** Source extract **
FASHIONMALL, ITURF.COM JOIN FORCES

Byline: Valerie Seckler

NEW YORK — The Internet is starting to rival politics as a maker of unlikely matches.
A case in point: Fashionmall.com and iTurf Inc. The otherwise competitive Net players are expected to announce today that they have formed a joint venture calling for Fashionmall.com, a fashion e-commerce and content portal, to redesign and manage the shopping destination at iTurf.com, a content, community and e-commerce portal aimed at teens and young adults.
Fashionmall.com, which has been live online since 1995, has been busy redesigning the “Shop” page at iTurf.com as a mall that will feature e-tailers beyond the handful of iTurf-controlled shops now on the Web site — Delias; droog; discountdomain and TSI Soccer — and include a number of online stores that also are Fashionmall.com tenants.
The new mall, which will cater to iTurf.com’s traditional teen and young adult target, is slated to open this afternoon with a lineup of roughly 40 new e-commerce links with fashion brands and e-tailers. They include Bobbi Brown Essentials, Dollhouse, Phat Farm, Triple Five Soul, HOOKT, PacSun, Wetseal, Alloy Online, Tommy Hilfiger, Steve Madden, Esprit, Lucky Brand Jeans, Quicksilver/Roxy, Sephora.com, beautyjungle.com, Eve.com, anthropologie.com and Skechers.
In addition, Fashionmall will advise iTurf on a range of issues, from the selection of tenants to the merchandising of various online stores. ITurf will retain veto power over any such recommendations.

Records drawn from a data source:
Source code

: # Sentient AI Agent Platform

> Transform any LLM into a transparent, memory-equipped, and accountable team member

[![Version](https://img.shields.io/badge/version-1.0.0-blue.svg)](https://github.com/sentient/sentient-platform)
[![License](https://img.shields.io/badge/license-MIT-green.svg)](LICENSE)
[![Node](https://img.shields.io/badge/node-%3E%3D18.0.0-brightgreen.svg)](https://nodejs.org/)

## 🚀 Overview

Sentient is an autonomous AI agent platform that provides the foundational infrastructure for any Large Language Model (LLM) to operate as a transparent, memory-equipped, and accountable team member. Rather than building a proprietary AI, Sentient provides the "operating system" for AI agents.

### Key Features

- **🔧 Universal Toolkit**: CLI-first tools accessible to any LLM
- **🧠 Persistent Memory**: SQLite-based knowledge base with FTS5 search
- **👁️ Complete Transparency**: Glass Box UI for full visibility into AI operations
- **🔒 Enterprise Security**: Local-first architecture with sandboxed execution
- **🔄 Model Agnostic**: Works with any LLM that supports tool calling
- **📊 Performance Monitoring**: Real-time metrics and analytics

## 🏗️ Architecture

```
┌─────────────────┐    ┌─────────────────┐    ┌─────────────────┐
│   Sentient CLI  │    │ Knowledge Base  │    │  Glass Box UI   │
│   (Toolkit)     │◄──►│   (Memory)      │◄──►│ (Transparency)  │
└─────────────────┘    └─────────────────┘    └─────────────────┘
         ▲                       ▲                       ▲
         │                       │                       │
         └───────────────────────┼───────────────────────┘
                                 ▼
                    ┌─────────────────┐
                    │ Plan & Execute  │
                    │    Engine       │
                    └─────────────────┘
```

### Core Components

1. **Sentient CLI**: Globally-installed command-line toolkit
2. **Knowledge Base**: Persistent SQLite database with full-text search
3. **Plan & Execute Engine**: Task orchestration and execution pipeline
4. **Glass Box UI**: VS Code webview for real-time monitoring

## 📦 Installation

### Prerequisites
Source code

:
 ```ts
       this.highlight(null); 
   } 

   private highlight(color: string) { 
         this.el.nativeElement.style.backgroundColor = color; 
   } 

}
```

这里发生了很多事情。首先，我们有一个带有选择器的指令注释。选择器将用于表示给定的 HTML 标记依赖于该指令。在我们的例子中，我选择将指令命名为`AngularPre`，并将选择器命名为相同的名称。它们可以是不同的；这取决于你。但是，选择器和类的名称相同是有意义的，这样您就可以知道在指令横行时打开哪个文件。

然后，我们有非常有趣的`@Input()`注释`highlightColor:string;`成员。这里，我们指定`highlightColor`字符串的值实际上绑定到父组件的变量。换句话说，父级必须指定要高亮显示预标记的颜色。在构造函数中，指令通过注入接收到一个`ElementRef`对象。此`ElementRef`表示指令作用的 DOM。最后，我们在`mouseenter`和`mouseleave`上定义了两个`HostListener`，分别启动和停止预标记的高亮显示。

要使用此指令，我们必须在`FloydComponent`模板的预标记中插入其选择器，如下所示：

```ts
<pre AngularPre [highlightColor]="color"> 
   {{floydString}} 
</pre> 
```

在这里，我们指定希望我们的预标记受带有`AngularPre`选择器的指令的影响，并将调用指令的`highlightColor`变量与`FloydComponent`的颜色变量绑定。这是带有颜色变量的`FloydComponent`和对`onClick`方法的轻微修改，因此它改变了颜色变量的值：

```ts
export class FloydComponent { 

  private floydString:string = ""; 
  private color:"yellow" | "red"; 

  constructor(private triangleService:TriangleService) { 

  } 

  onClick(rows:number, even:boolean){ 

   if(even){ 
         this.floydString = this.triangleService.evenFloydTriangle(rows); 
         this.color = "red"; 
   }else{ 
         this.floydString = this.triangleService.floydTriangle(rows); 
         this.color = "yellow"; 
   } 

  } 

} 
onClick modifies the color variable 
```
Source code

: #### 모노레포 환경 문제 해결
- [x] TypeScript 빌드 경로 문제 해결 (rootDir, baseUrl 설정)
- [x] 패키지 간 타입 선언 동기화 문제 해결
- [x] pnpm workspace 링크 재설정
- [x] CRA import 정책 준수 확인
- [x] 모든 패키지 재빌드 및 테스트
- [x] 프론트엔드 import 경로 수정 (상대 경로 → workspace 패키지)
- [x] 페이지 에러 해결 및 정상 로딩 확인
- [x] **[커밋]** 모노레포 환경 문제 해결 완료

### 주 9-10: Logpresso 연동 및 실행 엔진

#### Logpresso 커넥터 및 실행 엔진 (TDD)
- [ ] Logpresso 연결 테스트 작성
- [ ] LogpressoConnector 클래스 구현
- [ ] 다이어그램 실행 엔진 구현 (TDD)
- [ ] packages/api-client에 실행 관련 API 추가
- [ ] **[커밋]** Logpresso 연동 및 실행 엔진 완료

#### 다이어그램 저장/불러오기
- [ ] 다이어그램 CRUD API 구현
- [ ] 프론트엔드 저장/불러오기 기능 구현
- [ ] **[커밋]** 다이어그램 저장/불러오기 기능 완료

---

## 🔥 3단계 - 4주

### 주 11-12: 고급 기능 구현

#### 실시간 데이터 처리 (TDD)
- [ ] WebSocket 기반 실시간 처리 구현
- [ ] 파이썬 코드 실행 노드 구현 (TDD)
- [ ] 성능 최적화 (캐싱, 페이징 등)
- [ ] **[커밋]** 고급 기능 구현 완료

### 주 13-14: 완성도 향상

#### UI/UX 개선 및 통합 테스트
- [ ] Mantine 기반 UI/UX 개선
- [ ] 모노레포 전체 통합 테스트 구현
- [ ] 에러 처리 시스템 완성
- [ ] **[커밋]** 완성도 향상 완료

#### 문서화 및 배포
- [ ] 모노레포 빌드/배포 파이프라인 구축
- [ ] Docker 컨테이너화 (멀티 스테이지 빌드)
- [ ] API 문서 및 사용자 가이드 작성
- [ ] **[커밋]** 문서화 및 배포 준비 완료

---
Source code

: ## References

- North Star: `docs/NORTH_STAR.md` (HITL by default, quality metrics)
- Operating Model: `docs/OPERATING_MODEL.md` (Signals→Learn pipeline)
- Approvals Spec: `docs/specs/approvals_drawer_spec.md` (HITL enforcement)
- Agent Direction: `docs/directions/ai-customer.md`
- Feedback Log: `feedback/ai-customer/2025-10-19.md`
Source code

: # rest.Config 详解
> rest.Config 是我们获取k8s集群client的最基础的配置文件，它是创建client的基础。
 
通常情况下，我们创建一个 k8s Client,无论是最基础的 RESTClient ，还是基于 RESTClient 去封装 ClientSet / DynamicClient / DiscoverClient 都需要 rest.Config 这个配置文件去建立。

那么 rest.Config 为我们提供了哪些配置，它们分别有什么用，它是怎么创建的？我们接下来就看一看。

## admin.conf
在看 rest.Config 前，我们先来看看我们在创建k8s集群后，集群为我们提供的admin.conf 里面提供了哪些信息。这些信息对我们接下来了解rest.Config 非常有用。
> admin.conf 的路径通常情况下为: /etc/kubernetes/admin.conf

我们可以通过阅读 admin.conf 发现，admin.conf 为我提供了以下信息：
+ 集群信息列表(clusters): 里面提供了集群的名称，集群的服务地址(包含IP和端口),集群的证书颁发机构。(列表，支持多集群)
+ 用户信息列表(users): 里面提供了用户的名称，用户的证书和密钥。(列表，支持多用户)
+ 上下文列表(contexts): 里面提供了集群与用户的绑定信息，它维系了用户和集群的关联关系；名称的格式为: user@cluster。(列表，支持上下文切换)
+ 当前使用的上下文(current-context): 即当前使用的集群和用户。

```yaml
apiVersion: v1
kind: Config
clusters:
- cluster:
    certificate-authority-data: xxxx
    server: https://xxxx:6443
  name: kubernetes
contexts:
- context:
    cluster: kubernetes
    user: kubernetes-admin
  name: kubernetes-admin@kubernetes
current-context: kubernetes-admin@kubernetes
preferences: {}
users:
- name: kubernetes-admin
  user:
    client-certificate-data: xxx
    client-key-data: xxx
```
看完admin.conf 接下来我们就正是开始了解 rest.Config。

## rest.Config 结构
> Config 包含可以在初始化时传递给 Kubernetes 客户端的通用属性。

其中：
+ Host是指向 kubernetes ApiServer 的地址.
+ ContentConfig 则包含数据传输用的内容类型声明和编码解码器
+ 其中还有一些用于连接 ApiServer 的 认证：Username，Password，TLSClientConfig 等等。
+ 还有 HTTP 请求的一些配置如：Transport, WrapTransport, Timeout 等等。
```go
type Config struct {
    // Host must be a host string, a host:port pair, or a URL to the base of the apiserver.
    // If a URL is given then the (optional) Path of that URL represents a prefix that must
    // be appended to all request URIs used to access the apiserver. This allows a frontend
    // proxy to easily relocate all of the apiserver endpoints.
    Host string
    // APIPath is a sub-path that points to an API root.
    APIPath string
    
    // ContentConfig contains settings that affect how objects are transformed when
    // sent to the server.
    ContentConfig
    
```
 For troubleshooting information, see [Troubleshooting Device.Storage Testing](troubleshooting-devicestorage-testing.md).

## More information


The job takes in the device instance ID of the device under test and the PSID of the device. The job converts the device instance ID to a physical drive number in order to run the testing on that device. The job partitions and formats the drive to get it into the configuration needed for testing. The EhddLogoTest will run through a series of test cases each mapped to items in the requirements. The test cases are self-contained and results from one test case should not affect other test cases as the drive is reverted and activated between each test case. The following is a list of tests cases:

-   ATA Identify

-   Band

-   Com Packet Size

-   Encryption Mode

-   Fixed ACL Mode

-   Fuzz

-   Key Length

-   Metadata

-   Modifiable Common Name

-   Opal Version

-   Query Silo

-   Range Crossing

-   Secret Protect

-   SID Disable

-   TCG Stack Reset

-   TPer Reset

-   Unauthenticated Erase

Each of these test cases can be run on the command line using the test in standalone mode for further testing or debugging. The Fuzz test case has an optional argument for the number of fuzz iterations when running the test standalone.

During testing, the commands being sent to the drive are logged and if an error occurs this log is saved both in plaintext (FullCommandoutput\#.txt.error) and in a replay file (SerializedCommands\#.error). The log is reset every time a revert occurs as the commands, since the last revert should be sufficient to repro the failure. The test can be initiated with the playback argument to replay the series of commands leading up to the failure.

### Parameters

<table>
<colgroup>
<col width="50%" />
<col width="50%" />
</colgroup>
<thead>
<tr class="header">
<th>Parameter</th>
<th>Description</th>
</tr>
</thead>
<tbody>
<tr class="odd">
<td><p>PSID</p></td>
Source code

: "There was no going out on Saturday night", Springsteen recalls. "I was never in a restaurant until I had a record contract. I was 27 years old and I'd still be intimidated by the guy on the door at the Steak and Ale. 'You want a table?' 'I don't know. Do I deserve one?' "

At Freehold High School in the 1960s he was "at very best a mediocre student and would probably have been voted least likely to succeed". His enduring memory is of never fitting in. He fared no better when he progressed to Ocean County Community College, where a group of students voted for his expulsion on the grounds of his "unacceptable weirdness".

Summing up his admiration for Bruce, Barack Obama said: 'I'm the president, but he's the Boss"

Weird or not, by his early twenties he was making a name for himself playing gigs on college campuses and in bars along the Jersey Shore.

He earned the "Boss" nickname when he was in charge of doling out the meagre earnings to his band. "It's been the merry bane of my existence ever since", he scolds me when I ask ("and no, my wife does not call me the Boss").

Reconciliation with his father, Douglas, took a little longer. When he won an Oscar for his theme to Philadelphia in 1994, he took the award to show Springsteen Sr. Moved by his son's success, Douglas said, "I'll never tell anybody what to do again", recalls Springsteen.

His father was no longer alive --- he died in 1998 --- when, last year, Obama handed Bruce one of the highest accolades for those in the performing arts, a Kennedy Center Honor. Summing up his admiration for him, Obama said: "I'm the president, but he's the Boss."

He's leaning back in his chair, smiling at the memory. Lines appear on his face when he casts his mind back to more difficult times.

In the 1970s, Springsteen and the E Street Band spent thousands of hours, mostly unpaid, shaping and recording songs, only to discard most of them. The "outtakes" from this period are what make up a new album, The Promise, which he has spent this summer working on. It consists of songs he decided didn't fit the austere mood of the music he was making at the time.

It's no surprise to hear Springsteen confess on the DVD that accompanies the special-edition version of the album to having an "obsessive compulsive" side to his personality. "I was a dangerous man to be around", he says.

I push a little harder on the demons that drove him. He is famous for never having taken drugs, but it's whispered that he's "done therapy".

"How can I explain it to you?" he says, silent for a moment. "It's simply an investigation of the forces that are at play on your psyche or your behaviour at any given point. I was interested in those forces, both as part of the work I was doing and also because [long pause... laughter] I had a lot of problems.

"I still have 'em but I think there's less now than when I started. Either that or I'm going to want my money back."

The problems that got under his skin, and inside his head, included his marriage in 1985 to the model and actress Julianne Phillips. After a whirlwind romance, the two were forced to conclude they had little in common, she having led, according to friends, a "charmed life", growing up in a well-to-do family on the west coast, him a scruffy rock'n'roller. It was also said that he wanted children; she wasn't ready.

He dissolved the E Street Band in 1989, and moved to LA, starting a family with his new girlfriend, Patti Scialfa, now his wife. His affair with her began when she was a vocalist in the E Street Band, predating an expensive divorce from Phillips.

** Tasks **
1. According to the article on the Fashionmall.com and iTurf joint venture, since what year has Fashionmall.com been live online?
2. Repeat the part of the article on the Fashionmall.com and iTurf joint venture that begins at the words "FASHIONMALL, ITURF.COM JOIN" and ends after the words "and young adults.".
These rows have no connection to the article.

** List of solutions **
1. Since 1995.

2.
FASHIONMALL, ITURF.COM JOIN FORCES

Byline: Valerie Seckler

NEW YORK — The Internet is starting to rival politics as a maker of unlikely matches.
A case in point: Fashionmall.com and iTurf Inc. The otherwise competitive Net players are expected to announce today that they have formed a joint venture calling for Fashionmall.com, a fashion e-commerce and content portal, to redesign and manage the shopping destination at iTurf.com, a content, community and e-commerce portal aimed at teens and young adults.